World-leading clinician and researcher Professor Grant McArthur has been appointed the inaugural Lorenzo Galli Chair in Melanoma and Skin Cancers at the University of Melbourne.
The Chair has been made possible by the generosity of Mrs Pamela Galli.
The gift will enable research to be undertaken in melanoma and skin cancers by the University of Melbourne, in partnership with Peter MacCallum Cancer Centre, as part of the Victorian Comprehensive Cancer Centre (VCCC).
The VCCC is an alliance that aims to significantly accelerate the reduction in deaths from cancer by the integration of world’s best cancer research with teaching and improved clinical care.
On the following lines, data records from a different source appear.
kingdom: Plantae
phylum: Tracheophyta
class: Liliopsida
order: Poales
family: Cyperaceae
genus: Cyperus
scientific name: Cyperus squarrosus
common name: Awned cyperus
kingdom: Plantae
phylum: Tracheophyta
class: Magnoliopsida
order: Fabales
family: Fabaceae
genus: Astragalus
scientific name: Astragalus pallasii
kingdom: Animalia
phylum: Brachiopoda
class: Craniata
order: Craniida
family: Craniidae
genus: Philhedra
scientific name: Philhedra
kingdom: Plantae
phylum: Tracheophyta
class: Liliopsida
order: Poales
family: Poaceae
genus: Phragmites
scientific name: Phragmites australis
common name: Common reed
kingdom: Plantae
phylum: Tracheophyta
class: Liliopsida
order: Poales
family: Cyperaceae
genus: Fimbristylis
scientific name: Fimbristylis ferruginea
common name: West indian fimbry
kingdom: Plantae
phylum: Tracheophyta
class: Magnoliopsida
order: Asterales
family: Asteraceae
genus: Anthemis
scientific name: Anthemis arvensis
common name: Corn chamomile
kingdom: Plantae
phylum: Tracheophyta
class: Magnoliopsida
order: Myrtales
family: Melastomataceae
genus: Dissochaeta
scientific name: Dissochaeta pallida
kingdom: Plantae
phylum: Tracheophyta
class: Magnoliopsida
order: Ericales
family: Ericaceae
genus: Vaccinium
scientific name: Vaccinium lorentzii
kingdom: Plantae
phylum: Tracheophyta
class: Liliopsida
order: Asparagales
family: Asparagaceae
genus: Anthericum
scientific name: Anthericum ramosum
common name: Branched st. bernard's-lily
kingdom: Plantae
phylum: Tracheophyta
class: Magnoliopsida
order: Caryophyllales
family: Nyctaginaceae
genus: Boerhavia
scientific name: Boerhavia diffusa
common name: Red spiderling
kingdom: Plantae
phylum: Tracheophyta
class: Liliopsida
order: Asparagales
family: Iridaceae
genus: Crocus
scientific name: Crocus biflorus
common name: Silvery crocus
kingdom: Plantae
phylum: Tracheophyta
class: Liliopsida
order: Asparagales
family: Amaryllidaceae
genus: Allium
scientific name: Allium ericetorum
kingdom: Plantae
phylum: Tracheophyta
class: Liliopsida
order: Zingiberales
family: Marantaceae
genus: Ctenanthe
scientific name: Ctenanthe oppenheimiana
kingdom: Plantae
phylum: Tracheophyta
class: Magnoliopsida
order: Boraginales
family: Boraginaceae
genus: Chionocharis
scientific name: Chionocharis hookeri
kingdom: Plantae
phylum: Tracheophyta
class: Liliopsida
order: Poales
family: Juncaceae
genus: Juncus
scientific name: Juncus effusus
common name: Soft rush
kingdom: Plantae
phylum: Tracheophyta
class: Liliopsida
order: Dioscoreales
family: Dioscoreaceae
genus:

Dean of the Faculty of Medicine, Dentistry and Health Sciences, Professor Stephen Smith said Professor McArthur, currently Director of the Melanoma Service at Peter MacCallum Cancer Centre, will lead translational research and teaching programs.
“Professor McArthur has an outstanding national and international track record in clinical and research work. His experience and insights into molecular medicine is an added advantage and he will drive innovation, change and collaborations within the Parkville precinct,” said Professor Smith.
Despite recent improvements in the understanding of melanoma and skin cancers, it remains one of Australia’s major killers.
“We need more research, better treatments and education programs and we need to teach the next generation of doctors. The establishment of the new Victorian Comprehensive Cancer Centre will enable collaborations resulting in improved therapies,” said Professor McArthur.
“I am proud to be the inaugural Chair in Melanoma and Skin Cancers and I look forward to working with the University of Melbourne to accelerate the survival rates and ultimate cures for patients. This gift from Mrs Galli will add significantly to our capacity to improve outcomes for patients,” he said.
After losing her husband Lorenzo to skin cancer, Mrs Galli felt compelled to support and advance medical research in this field.
“Lorenzo was always very adamant about the need to support medical research,” said Mrs Galli.
“I hope that this gift will go towards improving treatments for patients diagnosed with melanoma and bring us closer to one day finding a cure.”
Mrs Galli has donated $10 million to the University of Melbourne. The gift is part of Believe – the Campaign for the University of Melbourne, which aims to raise $500 million by 2017 to support the University’s teaching, research and engagement activities.